Collected data
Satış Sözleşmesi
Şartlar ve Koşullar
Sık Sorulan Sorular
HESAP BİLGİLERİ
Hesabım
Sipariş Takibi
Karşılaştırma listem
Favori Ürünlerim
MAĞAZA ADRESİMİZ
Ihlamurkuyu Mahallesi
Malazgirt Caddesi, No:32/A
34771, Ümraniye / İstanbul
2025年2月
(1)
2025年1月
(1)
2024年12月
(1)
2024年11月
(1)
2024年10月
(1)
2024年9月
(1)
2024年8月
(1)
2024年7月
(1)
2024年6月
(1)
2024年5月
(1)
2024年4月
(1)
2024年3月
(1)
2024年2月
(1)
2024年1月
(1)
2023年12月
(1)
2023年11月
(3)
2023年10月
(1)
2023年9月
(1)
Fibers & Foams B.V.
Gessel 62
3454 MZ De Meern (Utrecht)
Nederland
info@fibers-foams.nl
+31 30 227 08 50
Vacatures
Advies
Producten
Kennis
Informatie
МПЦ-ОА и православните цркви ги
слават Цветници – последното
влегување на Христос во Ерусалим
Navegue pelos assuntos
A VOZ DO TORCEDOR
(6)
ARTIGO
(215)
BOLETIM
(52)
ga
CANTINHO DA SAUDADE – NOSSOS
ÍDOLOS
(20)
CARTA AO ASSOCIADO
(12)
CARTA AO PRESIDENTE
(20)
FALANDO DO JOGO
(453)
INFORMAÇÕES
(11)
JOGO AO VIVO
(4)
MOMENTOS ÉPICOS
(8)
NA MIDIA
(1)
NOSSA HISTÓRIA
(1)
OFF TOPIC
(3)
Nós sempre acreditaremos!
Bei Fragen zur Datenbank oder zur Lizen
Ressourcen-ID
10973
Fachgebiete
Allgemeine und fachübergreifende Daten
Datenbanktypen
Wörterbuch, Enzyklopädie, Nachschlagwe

• Task
Please render every line of the records above as a Markdown table with two columns, Row for the row number and Line for the line itself, skipping blank lines.

• Answer box
| Row | Line |
|---|---|
| 1 | Satış Sözleşmesi |
| 2 | Şartlar ve Koşullar |
| 3 | Sık Sorulan Sorular |
| 4 | HESAP BİLGİLERİ |
| 5 | Hesabım |
| 6 | Sipariş Takibi |
| 7 | Karşılaştırma listem |
| 8 | Favori Ürünlerim |
| 9 | MAĞAZA ADRESİMİZ |
| 10 | Ihlamurkuyu Mahallesi |
| 11 | Malazgirt Caddesi, No:32/A |
| 12 | 34771, Ümraniye / İstanbul |
| 13 | 2025年2月 |
| 14 | (1) |
| 15 | 2025年1月 |
| 16 | (1) |
| 17 | 2024年12月 |
| 18 | (1) |
| 19 | 2024年11月 |
| 20 | (1) |
| 21 | 2024年10月 |
| 22 | (1) |
| 23 | 2024年9月 |
| 24 | (1) |
| 25 | 2024年8月 |
| 26 | (1) |
| 27 | 2024年7月 |
| 28 | (1) |
| 29 | 2024年6月 |
| 30 | (1) |
| 31 | 2024年5月 |
| 32 | (1) |
| 33 | 2024年4月 |
| 34 | (1) |
| 35 | 2024年3月 |
| 36 | (1) |
| 37 | 2024年2月 |
| 38 | (1) |
| 39 | 2024年1月 |
| 40 | (1) |
| 41 | 2023年12月 |
| 42 | (1) |
| 43 | 2023年11月 |
| 44 | (3) |
| 45 | 2023年10月 |
| 46 | (1) |
| 47 | 2023年9月 |
| 48 | (1) |
| 49 | Fibers & Foams B.V. |
| 50 | Gessel 62 |
| 51 | 3454 MZ De Meern (Utrecht) |
| 52 | Nederland |
| 53 | info@fibers-foams.nl |
| 54 | +31 30 227 08 50 |
| 55 | Vacatures |
| 56 | Advies |
| 57 | Producten |
| 58 | Kennis |
| 59 | Informatie |
| 60 | МПЦ-ОА и православните цркви ги |
| 61 | слават Цветници – последното |
| 62 | влегување на Христос во Ерусалим |
| 63 | Navegue pelos assuntos |
| 64 | A VOZ DO TORCEDOR |
| 65 | (6) |
| 66 | ARTIGO |
| 67 | (215) |
| 68 | BOLETIM |
| 69 | (52) |
| 70 | ga |
| 71 | CANTINHO DA SAUDADE – NOSSOS |
| 72 | ÍDOLOS |
| 73 | (20) |
| 74 | CARTA AO ASSOCIADO |
| 75 | (12) |
| 76 | CARTA AO PRESIDENTE |
| 77 | (20) |
| 78 | FALANDO DO JOGO |
| 79 | (453) |
| 80 | INFORMAÇÕES |
| 81 | (11) |
| 82 | JOGO AO VIVO |
| 83 | (4) |
| 84 | MOMENTOS ÉPICOS |
| 85 | (8) |
| 86 | NA MIDIA |
| 87 | (1) |
| 88 | NOSSA HISTÓRIA |
| 89 | (1) |
| 90 | OFF TOPIC |
| 91 | (3) |
| 92 | Nós sempre acreditaremos! |
| 93 | Bei Fragen zur Datenbank oder zur Lizen |
| 94 | Ressourcen-ID |
| 95 | 10973 |
| 96 | Fachgebiete |
| 97 | Allgemeine und fachübergreifende Daten |
| 98 | Datenbanktypen |
| 99 | Wörterbuch, Enzyklopädie, Nachschlagwe |